_TEXT:_

——————————

Scientists discover a gene for staying thin
An international team of researchers has discovered a thinness gene, named ALK, found in flies and mice as well in humans. Their results have been published in the journal Cell.
We all know those people who can eat what they want but do not appear to gain weight, leading scientists to look for genes linked to obesity. Now a consortium from the Institute of Molecular Biotechnology of the Austrian Academy of Sciences (IMBA), the University of British Columbia, the Medical University of Vienna and the Estonian Biobank has gone in the other direction — on a quest to discover genes linked to thinness, or resistance to weight gain.
In order to identify candidate thinness genes, the research team conducted genome-wide association studies in an Estonian population cohort, profiling over 47,000 people. They compared thin to control individuals and were thereby able to pinpoint ALK, which stands for anaplastic lymphoma kinase, as a candidate gene for thinness. ALK was mainly known due to its involvement in cancer, as it is frequently mutated in multiple cancers; however, its physiological function was largely elusive.
To test the hypothesis of ALK being involved in thinness, the researchers inactivated the Alk gene in mice. Strikingly, despite normal food intake and activity, Alk-deficient mice had more reduced fat mass and were more protected against diet-induced obesity than their littermate controls. Interestingly, when knocking down the ALK orthologues in the fruit fly Drosophila melanogaster, the team also found significantly lower triglyceride fat accumulation — even when flies were fed a high-sucrose diet.
“By using a technique called indirect calorimetry, we could show that Alk-deficient mice exhibit increased energy expenditure,” said IMBA’s Michael Orthofer, first author on the study. “This means that they burn more calories than normal mice and explains why they remain thin even if they eat the same amount of food. In addition to that, these animals also show improved glucose tolerance.”

——————————

_WORK ITEM A:_
Answer these questions from the article on the thinness gene:
(i) In which journal were the results published?
(ii) How many people were profiled in the Estonian population cohort?
(iii) What technique did the researchers use to show increased energy expenditure in Alk-deficient mice?
_WORK ITEM B:_ Write out the part of the article on the thinness gene that begins at the words "Scientists discover a" and stops after "the journal Cell.".

(Stored items)
——————————

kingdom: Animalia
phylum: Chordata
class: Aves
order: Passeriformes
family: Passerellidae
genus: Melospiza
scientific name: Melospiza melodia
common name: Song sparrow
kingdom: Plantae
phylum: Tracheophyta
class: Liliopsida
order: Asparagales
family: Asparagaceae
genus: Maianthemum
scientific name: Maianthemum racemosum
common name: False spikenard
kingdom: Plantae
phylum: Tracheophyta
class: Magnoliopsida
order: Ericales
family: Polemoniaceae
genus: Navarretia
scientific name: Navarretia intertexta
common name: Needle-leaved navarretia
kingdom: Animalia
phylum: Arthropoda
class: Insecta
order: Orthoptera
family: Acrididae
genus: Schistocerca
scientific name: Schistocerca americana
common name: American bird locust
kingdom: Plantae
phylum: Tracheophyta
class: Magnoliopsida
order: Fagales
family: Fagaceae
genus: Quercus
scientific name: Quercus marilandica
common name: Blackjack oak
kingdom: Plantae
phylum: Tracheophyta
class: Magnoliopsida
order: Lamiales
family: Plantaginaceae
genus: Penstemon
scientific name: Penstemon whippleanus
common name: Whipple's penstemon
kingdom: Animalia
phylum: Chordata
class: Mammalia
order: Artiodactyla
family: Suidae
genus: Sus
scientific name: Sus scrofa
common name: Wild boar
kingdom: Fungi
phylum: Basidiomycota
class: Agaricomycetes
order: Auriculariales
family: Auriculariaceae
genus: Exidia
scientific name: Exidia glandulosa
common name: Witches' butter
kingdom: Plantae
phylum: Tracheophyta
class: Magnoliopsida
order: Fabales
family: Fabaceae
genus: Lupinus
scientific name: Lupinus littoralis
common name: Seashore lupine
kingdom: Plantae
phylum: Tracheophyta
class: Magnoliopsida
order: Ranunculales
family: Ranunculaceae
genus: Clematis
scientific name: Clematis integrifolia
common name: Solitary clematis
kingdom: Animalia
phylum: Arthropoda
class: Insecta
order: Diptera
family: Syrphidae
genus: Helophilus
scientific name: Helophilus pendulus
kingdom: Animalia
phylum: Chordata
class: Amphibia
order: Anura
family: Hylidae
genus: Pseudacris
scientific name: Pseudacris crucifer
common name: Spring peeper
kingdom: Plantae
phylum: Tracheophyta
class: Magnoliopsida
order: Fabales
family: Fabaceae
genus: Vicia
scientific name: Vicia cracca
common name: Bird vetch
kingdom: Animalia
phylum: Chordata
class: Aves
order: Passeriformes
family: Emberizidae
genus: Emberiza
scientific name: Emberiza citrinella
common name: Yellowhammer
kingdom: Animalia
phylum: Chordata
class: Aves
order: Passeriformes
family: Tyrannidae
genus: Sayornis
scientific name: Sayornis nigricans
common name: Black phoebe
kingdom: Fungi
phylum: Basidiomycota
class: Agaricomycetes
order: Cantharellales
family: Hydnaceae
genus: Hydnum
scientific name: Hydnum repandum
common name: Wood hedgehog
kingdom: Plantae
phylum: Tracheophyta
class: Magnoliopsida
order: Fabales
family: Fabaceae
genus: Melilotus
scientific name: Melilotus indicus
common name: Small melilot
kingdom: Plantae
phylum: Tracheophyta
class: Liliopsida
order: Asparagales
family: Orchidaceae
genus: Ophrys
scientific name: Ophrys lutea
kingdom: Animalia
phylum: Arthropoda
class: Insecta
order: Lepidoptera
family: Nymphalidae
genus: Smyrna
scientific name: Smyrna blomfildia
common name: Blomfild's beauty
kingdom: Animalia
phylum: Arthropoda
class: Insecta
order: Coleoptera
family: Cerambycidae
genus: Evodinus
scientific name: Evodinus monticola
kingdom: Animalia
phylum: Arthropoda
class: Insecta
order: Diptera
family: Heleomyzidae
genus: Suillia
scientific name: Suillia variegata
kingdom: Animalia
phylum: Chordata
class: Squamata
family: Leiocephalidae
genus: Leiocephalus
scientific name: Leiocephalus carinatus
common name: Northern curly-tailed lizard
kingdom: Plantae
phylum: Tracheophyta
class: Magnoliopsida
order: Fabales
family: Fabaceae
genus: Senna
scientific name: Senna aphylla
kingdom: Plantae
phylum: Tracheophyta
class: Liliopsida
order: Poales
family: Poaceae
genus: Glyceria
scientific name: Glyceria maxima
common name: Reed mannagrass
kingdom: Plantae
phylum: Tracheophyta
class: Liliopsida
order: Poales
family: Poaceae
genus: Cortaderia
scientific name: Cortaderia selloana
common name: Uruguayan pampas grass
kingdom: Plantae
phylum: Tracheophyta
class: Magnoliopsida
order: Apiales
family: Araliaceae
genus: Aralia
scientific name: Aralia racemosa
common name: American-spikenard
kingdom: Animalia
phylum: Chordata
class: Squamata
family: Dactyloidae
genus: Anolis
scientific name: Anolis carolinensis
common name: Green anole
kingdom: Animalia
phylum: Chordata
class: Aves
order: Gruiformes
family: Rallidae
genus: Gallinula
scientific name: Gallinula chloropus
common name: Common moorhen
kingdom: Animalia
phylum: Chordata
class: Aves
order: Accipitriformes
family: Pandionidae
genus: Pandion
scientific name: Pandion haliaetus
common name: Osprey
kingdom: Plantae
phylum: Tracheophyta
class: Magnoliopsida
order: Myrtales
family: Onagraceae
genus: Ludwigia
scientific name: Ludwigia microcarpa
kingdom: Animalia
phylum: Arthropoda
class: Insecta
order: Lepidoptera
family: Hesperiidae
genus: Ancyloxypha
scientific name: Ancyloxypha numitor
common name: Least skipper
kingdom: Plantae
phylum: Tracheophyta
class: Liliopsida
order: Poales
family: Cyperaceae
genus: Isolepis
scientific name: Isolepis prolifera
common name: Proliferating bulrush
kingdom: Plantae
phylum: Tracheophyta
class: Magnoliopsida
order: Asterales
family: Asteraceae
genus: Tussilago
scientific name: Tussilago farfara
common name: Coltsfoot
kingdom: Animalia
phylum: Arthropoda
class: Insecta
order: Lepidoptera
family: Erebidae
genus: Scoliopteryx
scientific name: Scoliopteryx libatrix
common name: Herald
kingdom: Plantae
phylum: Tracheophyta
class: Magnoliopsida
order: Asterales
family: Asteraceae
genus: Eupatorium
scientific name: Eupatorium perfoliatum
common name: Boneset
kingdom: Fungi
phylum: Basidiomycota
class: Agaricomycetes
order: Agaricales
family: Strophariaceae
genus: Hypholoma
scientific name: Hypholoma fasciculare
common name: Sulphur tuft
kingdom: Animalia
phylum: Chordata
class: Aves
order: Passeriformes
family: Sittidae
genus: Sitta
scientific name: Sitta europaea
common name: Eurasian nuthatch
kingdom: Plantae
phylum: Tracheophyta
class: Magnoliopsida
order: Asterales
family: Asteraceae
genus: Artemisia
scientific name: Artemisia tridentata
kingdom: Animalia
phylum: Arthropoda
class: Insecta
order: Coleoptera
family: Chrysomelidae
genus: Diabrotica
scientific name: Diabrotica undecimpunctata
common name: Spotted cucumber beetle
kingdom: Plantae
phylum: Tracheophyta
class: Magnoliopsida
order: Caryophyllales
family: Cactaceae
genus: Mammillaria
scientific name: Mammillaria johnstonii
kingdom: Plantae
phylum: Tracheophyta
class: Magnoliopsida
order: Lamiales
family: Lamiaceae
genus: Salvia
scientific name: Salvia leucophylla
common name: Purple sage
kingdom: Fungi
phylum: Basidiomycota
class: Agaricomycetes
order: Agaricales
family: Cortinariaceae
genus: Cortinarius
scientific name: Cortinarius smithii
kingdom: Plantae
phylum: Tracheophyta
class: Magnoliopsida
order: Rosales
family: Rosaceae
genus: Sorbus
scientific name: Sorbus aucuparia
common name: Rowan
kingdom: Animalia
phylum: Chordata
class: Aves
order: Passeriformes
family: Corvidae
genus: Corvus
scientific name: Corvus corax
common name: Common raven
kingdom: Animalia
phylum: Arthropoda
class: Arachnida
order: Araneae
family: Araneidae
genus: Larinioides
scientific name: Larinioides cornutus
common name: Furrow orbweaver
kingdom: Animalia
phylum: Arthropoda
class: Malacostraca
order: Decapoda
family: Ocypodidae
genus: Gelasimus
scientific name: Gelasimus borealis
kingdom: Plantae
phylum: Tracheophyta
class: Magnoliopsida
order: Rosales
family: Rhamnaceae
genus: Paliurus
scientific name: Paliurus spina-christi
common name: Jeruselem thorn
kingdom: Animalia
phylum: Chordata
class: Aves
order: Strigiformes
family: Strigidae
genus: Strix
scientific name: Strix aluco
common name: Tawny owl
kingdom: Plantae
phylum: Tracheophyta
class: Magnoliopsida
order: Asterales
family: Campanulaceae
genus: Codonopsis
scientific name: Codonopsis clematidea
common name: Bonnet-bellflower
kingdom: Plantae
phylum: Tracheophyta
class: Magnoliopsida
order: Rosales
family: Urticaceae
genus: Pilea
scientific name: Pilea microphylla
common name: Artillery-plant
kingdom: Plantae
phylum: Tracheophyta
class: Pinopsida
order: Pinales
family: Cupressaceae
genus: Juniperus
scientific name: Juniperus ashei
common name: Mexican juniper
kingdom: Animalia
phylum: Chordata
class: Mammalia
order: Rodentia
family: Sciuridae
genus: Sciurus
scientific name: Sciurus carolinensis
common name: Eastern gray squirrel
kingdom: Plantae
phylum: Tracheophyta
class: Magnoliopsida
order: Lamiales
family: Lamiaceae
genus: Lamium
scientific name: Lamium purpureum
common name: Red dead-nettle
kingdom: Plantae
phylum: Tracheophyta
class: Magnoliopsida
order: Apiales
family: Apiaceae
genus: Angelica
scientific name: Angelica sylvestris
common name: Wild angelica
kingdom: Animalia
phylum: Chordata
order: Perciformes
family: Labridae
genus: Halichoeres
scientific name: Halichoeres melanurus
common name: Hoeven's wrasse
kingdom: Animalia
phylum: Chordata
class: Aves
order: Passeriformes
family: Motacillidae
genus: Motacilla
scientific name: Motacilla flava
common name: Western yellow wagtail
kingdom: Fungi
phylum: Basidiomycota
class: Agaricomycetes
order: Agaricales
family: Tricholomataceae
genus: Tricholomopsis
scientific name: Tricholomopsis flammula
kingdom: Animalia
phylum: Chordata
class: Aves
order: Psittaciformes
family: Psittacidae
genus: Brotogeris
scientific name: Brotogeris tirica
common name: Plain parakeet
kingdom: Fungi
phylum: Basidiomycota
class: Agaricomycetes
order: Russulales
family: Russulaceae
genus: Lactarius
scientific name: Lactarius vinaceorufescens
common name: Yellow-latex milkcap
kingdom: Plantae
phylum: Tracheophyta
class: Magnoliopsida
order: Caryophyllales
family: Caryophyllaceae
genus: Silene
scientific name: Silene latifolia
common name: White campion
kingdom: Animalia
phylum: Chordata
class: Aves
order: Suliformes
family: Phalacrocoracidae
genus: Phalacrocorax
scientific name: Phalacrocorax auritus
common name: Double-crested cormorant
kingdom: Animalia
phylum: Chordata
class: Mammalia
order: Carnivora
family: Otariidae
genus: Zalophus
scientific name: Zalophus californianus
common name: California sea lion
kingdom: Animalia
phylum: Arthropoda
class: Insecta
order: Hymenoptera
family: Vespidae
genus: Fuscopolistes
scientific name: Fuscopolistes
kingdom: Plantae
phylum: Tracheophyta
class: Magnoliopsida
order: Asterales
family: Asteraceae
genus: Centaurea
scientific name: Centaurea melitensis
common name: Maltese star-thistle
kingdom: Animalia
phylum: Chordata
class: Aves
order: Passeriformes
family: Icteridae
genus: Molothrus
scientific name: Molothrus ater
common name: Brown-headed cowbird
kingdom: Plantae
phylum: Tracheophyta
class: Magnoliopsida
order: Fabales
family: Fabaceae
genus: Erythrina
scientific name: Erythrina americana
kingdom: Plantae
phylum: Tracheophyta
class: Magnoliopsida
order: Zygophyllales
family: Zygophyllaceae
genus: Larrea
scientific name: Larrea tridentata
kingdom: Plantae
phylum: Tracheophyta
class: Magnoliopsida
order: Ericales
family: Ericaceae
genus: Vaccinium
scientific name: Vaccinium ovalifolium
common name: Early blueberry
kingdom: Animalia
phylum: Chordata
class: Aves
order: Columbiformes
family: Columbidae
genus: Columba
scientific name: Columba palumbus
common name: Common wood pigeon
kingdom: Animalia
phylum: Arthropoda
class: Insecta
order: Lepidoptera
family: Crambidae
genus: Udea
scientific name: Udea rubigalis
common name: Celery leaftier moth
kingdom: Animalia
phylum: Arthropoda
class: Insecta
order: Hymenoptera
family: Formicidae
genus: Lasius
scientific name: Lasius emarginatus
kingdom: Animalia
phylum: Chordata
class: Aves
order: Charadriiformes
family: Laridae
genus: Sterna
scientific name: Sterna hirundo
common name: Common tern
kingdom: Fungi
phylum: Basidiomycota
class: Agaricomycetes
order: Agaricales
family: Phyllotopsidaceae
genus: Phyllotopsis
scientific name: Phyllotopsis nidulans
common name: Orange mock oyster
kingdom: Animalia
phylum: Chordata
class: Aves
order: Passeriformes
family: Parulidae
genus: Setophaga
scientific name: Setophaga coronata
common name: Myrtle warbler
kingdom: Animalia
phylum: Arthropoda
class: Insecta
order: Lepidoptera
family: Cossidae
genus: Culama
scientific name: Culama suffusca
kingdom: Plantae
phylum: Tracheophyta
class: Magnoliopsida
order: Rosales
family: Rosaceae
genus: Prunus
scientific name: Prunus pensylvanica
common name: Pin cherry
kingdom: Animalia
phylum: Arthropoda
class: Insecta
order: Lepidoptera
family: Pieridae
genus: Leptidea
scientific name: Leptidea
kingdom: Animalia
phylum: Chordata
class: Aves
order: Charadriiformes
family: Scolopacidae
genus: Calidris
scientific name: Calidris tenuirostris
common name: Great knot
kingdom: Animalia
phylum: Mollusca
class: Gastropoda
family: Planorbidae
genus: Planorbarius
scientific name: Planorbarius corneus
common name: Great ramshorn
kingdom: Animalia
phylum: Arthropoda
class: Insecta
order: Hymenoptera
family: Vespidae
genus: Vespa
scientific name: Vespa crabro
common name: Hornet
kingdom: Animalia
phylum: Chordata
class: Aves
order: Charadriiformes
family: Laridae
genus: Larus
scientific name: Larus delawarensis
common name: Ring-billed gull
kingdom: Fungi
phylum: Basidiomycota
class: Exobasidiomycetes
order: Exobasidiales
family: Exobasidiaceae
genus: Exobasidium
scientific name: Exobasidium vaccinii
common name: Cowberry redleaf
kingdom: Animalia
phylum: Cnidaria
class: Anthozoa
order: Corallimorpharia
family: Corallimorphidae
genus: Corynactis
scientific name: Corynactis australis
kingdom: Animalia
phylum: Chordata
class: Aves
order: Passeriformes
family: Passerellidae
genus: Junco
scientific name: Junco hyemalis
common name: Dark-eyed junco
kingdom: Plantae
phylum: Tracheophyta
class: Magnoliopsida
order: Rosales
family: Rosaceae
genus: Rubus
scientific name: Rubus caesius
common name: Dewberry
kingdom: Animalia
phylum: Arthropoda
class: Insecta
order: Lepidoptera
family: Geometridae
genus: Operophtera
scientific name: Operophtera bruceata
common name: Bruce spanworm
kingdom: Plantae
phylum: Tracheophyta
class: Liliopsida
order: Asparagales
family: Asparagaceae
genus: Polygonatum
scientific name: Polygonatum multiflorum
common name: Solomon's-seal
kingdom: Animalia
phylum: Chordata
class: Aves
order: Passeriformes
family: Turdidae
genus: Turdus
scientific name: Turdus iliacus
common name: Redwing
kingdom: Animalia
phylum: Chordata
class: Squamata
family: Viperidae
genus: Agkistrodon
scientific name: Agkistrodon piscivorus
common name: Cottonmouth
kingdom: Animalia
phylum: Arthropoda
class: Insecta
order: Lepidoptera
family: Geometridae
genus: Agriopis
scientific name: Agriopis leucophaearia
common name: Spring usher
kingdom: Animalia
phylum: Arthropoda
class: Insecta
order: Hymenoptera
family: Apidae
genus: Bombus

——————————

_YOUR RESPONSE A:_
(i) Cell
(ii) Over 47,000
(iii) Indirect calorimetry

_YOUR RESPONSE B:_
Scientists discover a gene for staying thin
An international team of researchers has discovered a thinness gene, named ALK, found in flies and mice as well in humans. Their results have been published in the journal Cell.